***** DOCUMENT *****
Generalized Extreme Value models for count data: Application to worker telecommuting frequency choices
Introduction
Count data are ubiquitous in empirical research. In the travel behavior context, count models have been used to analyze several key travel-related choices including household auto ownership (Zhao and Kockelman, 2002), telecommuting frequency (Singh et al., 2013), activity episode frequency choices (Bhat et al., 2015), and non-motorized mode usage counts (Smith and Kauermann, 2011). In transportation safety, count models are used to develop Safety Performance Functions (SPFs) that quantify the frequency of crash occurrences at any given location or region (Qin et al., 2005, Ahmed et al., 2011, Narayanamoorthy et al., 2013). In transportation geography, count models are used to examine the growth and decline of business establishments in a region over time (Manjón Antolín and Arauzo Carod, 2011, Bhat et al., 2014). Most of these studies used the Poisson or the Negative Binomial (NB) models (or their variants) for analyzing count data. The Poisson model assumes that the expected value and the variance of count data are equal. However, this is a very restrictive assumption and several studies in the past found evidence for variance exceeding expected value in certain empirical contexts. This property is referred to as ‘over-dispersion’ and the NB model is particularly suited for such scenarios. This added flexibility is because the NB model is a generalized version of Poisson model. To be specific, the NB model is a mixture of Poisson models in which the expected value of the Poisson model is gamma distributed (Greene, 2008). Although rare, binomial and logarithmic distributions were used for analyzing count data with ‘under-dispersion’, i.e., when the expected value is higher than the variance in the data (Winkelmann, 2013).
In some cases, deviations from probability mass assigned by the assumed discrete distribution (e.g., Poisson or NB) for specific count outcomes can be the primary reason for under or over dispersion in the data. The standard count models were modified in the past to deal with such situations. For instance, zero-inflated (ZI) and hurdle count models are generalizations of standard count models for handling over-representation of zeroes in count data (Gurmu, 1998, Lord et al., 2005). Specifically, the ZI and Hurdle count models are obtained by assuming a sequential decision making process. In the context of telecommuting, the ZI model assumes that the decision maker first chooses whether to exercise her/his option to telecommute, and then in the second stage chooses the number of days to telecommute (including the choice to not telecommute). In the hurdle model, on the other hand, the decision maker first chooses whether to telecommute or not and then in the second stage, chooses the number of non-zero days to telecommute. This two-stage decision making process also happens to fit the data better because these models provide additional flexibility to account for over-representation of zeroes in the dataset. But, similar behavioral interpretations for over-representation of non-zero count outcomes are not convincing (i.e., three stage sequential decision making for over-representation of both zeroes and ones in the data or multi-stage decision making for over-representation of multiple count outcomes in the data). Moreover, even mathematically, estimating inflated and hurdle models with multiple stages of decision making is not easy because the resulting model structure is not parsimonious.
***** LISTED ENTRIES *****
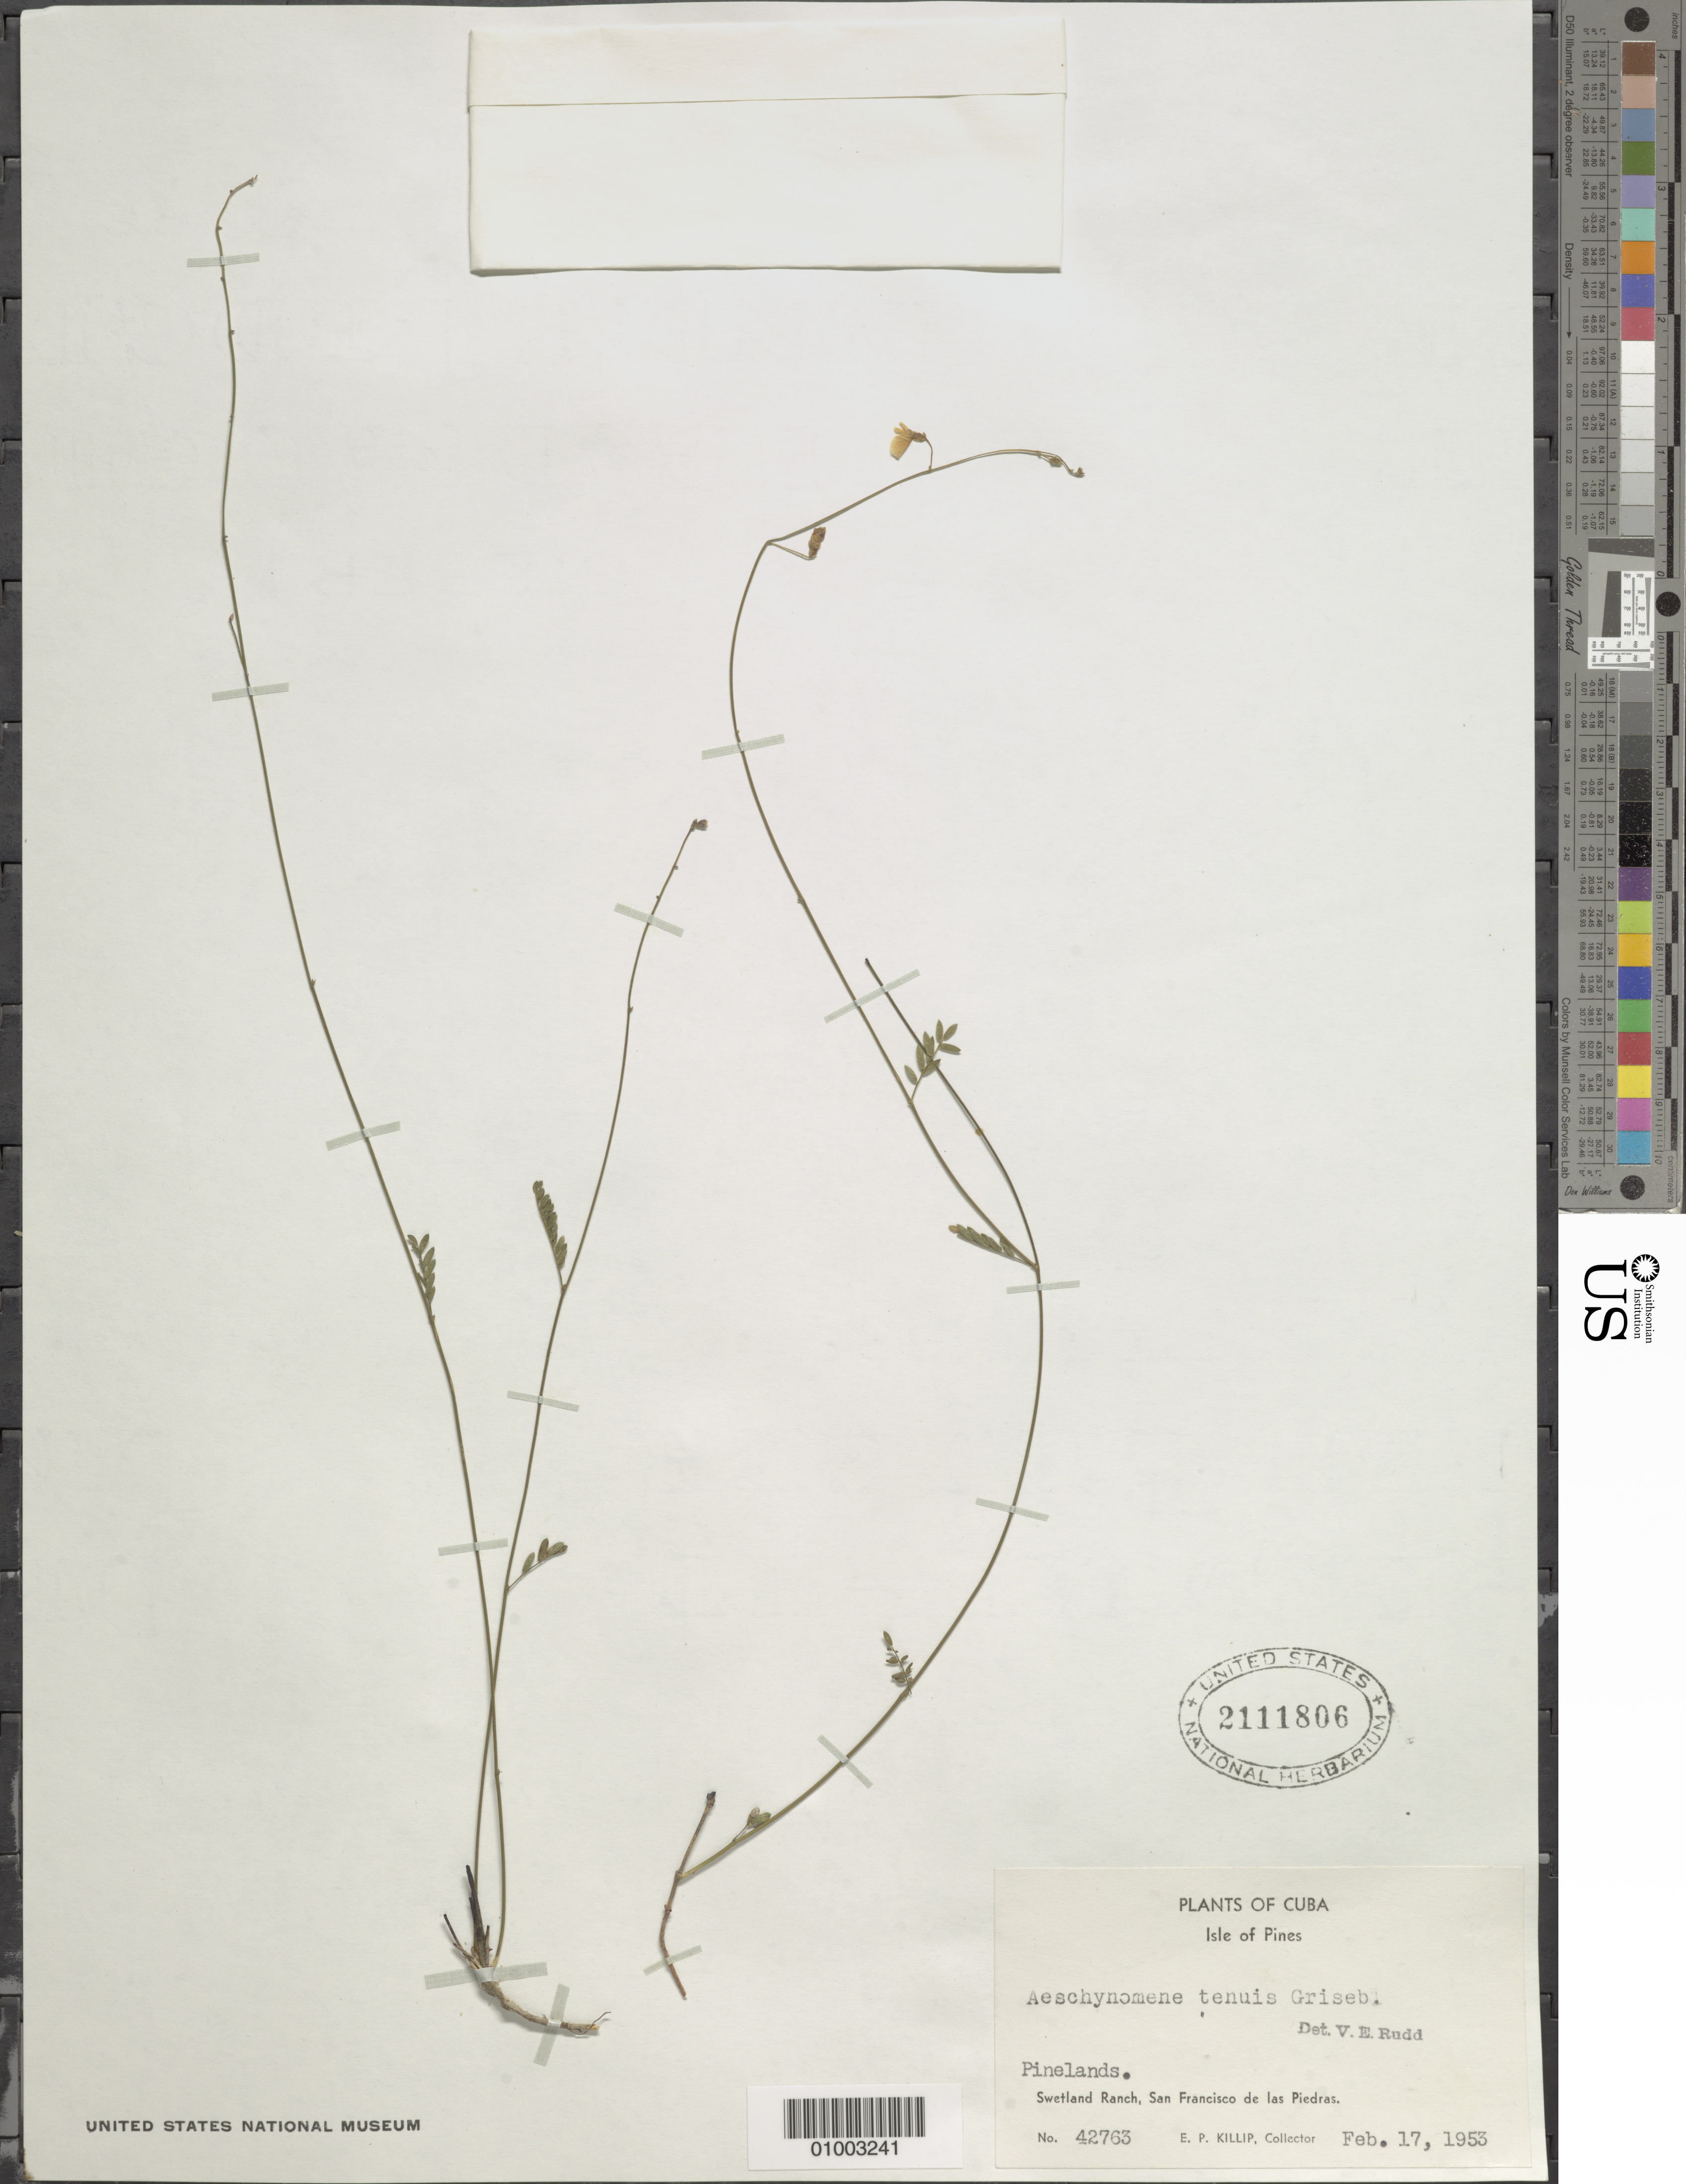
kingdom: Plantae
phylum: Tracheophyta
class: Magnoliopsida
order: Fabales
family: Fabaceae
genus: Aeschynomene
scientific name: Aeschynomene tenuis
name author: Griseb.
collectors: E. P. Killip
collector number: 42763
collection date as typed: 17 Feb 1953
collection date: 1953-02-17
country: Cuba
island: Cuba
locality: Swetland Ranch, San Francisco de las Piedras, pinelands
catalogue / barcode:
*****
TASKS FOR THIS EXERCISE –
(a) According to the introduction on count data models, what does the Poisson model assume about count data?
(b) Pick up the introduction on count data models after its last sentence and continue it.

RESPONSES TO THE EXERCISE –
(a) It assumes that the expected value and the variance of count data are equal.

(b)
Recently, Castro et al. (2012) proposed a Generalized Ordered Response (GOR) framework that subsumes standard count models as special cases to handle scenarios in which several count outcomes can have deviations from the probability mass implied by the underlying count probability distribution. Also, the GOR framework is befitting for analyzing multivariate count data because correlations among multiple count variables can be captured easily through the propensity equation instead of using common mixing terms in the expected value specification of correlated count data which is the standard norm (Narayanamoorthy et al., 2013). However, the GOR framework assumes a behavioral mechanism different from the Random Utility Maximization (RUM) principle (Bhat and Pulugurta, 1998). Specifically, while RUM models such as the multinomial logit (MNL) assume that latent utilities associated with different choice alternatives are translated into observed choice based on the utility maximization rule, the GOR models assume that a single latent propensity is translated into observed outcomes based on its value relative to threshold parameters. This is not to suggest that the GOR models are inconsistent with the RUM principle. In fact, Small (1984) showed that the GOR models can be recast as special cases of the MNL model with a specific form of non-linear utility specification. However, even OR models recast as MNL models assume a restrictive correlation structure for the underlying utilities. In cases when observed count data is an outcome of repeated discrete choices in a panel setting, researchers in the past linked count models to random utility models by using the maximum utility from the discrete choice model as an explanatory variable in the expected value specification of the count model (Burda et al., 2009, Bhat et al., 2015). For instance, worker daily out-of-home non-mandatory activity frequency can be viewed as an outcome of repeated activity-type choice decisions in a day. So, maximum utility from lower level discrete choice model for activity-type choice can be used as an explanatory variable in the expected value specification of total activity frequency model. While these models capture the linkages between the count model and the underlying discrete choices better, they retain the parametric discrete probability distribution assumption for the count model component.
Other attempts to link count models to utility framework have assumed a hierarchical decision making structure with an indefinite number of choice occasions (Daly, 1997, Daly and Miller, 2006, Ortuzar and Willumsen, 2011). For instance, in the context of telecommuting, each worker is assumed to decide whether to telecommute more days or stop at each hierarchical level – Level 1: 0 or 1+ days, Level 2: 1 or 2+ days; Level 3: 2 or 3+ days and so on. This model is referred to as the ‘frequency choice logit’ model and was shown to collapse to the geometric count model when the choice model for the first level (i.e., 0 or 1+ days) is assumed to be the same as the choice model for all subsequent levels. (Daly and Miller, 2006) conclude their study by noting that such links to utility theory for other count models such as the Poisson model are yet to be established.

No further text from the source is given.